• [INSTRUCTIONS TO FOLLOW]
Will you print every one of the lines below word for word, leaving the pictures out?

****************************************

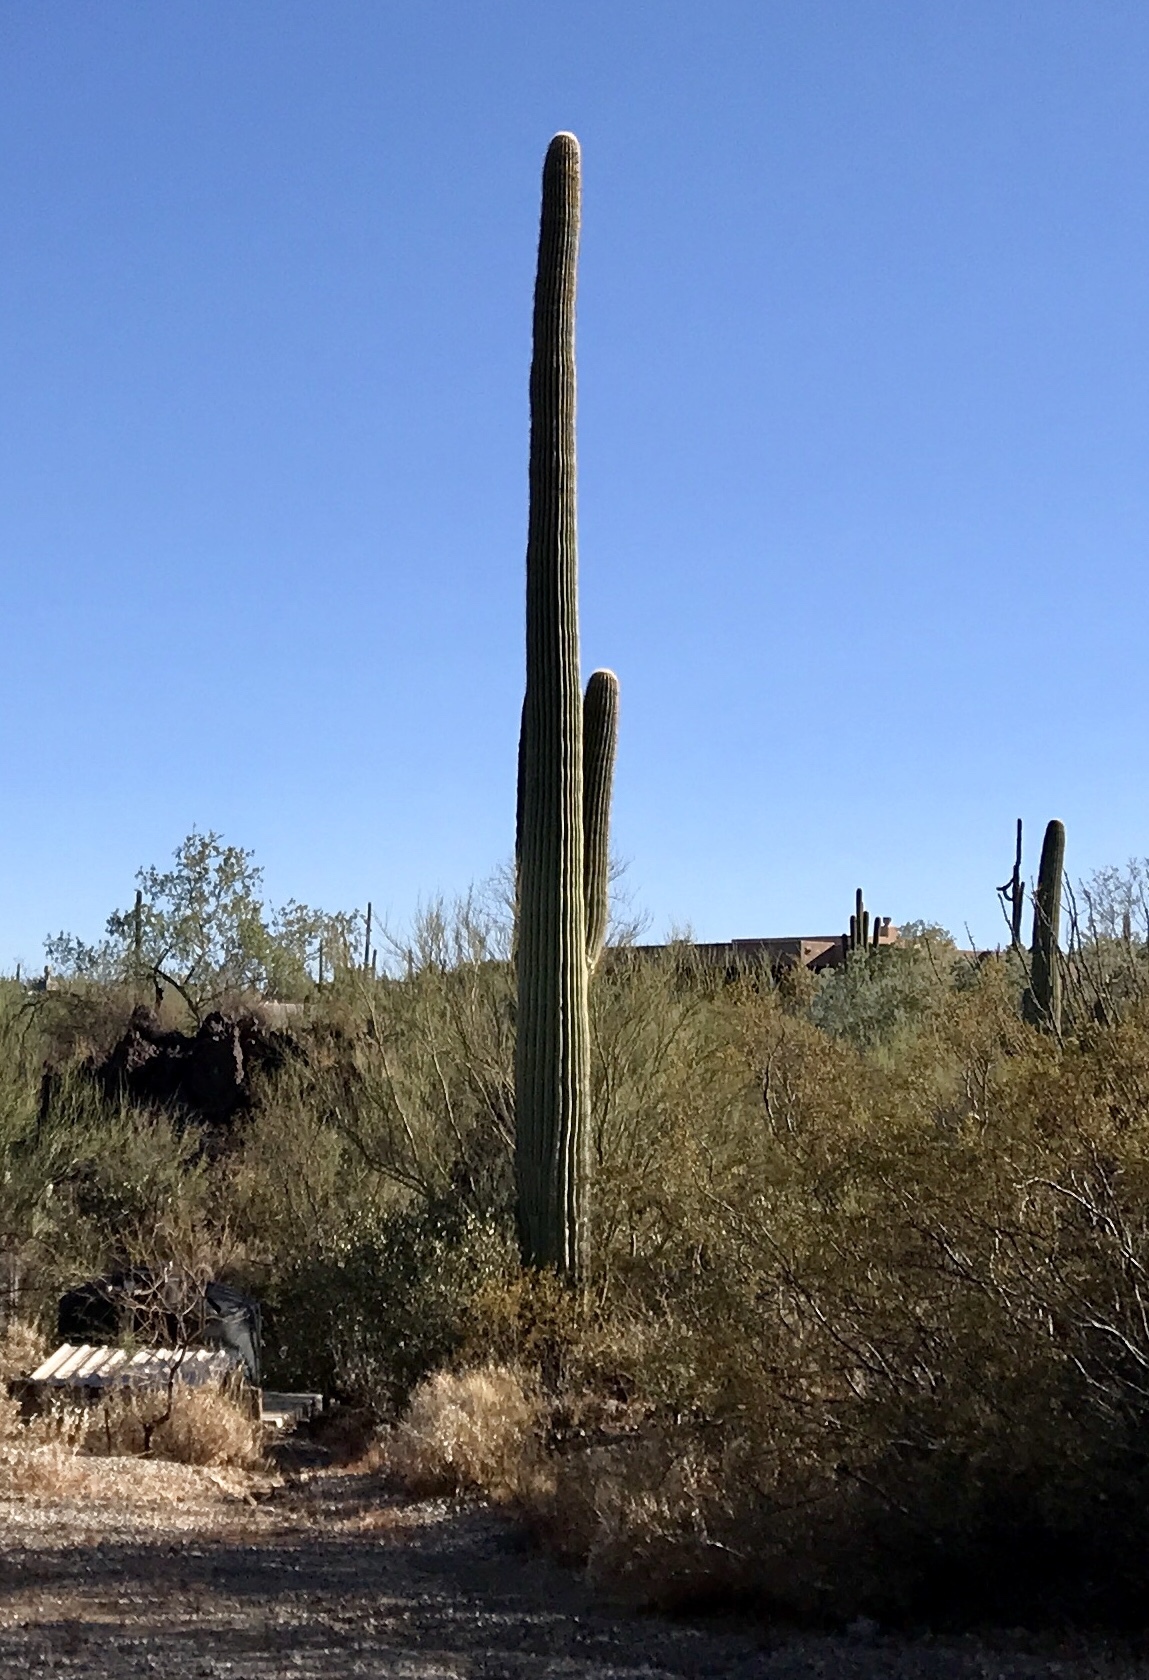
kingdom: Plantae
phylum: Tracheophyta
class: Magnoliopsida
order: Caryophyllales
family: Cactaceae
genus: Carnegiea
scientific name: Carnegiea gigantea
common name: Saguaro
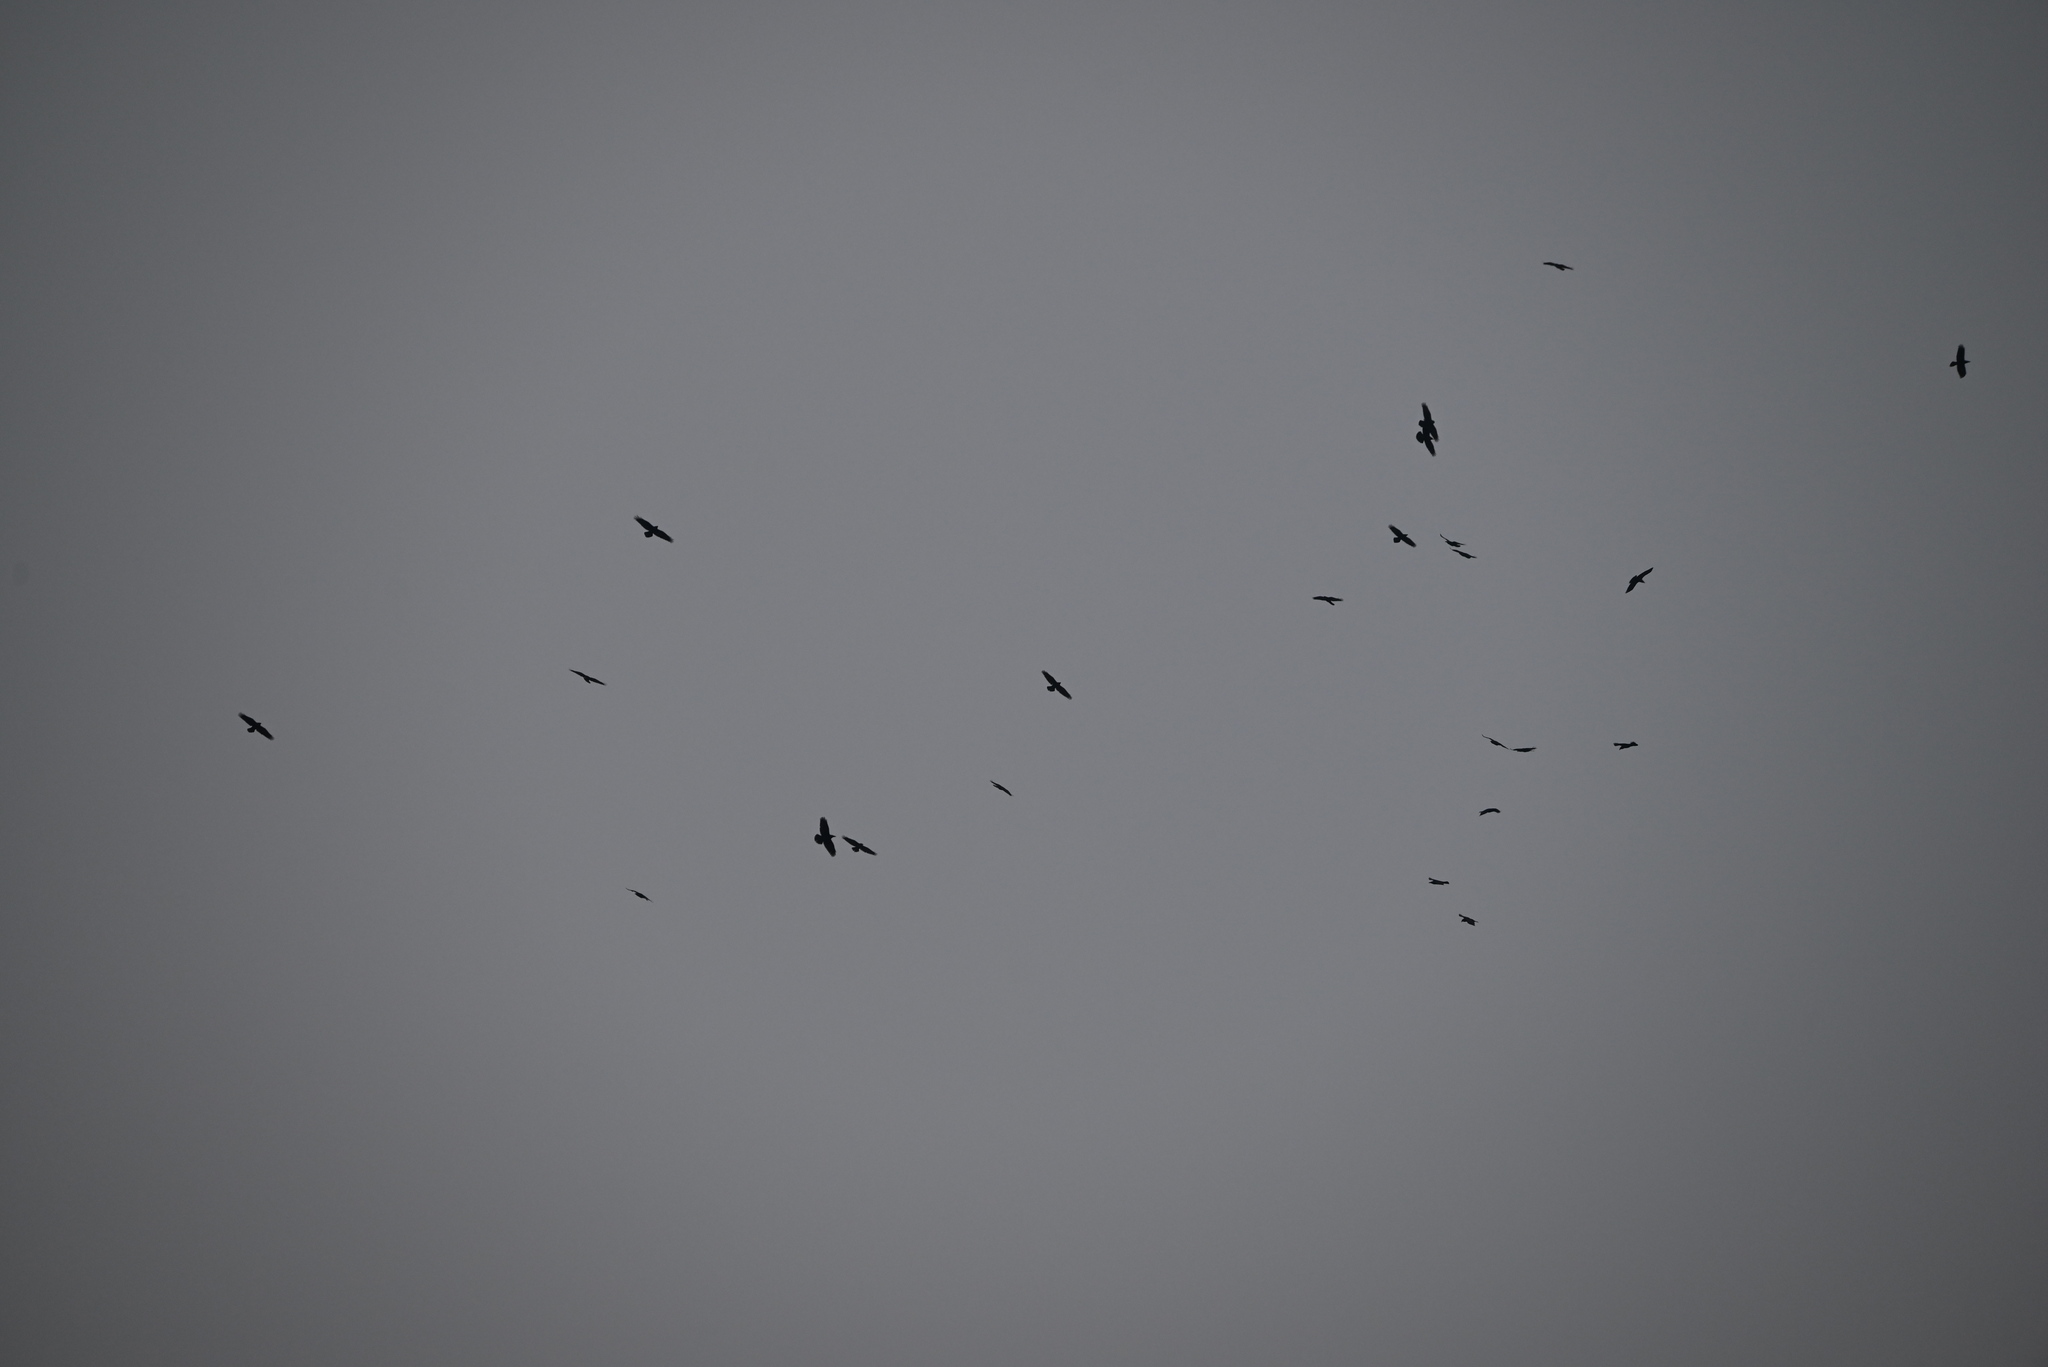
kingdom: Animalia
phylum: Chordata
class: Aves
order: Passeriformes
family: Corvidae
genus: Corvus
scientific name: Corvus corax
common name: Common raven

****************************************

• [FINAL RESULT]
kingdom: Plantae
phylum: Tracheophyta
class: Magnoliopsida
order: Caryophyllales
family: Cactaceae
genus: Carnegiea
scientific name: Carnegiea gigantea
common name: Saguaro
kingdom: Animalia
phylum: Chordata
class: Aves
order: Passeriformes
family: Corvidae
genus: Corvus
scientific name: Corvus corax
common name: Common raven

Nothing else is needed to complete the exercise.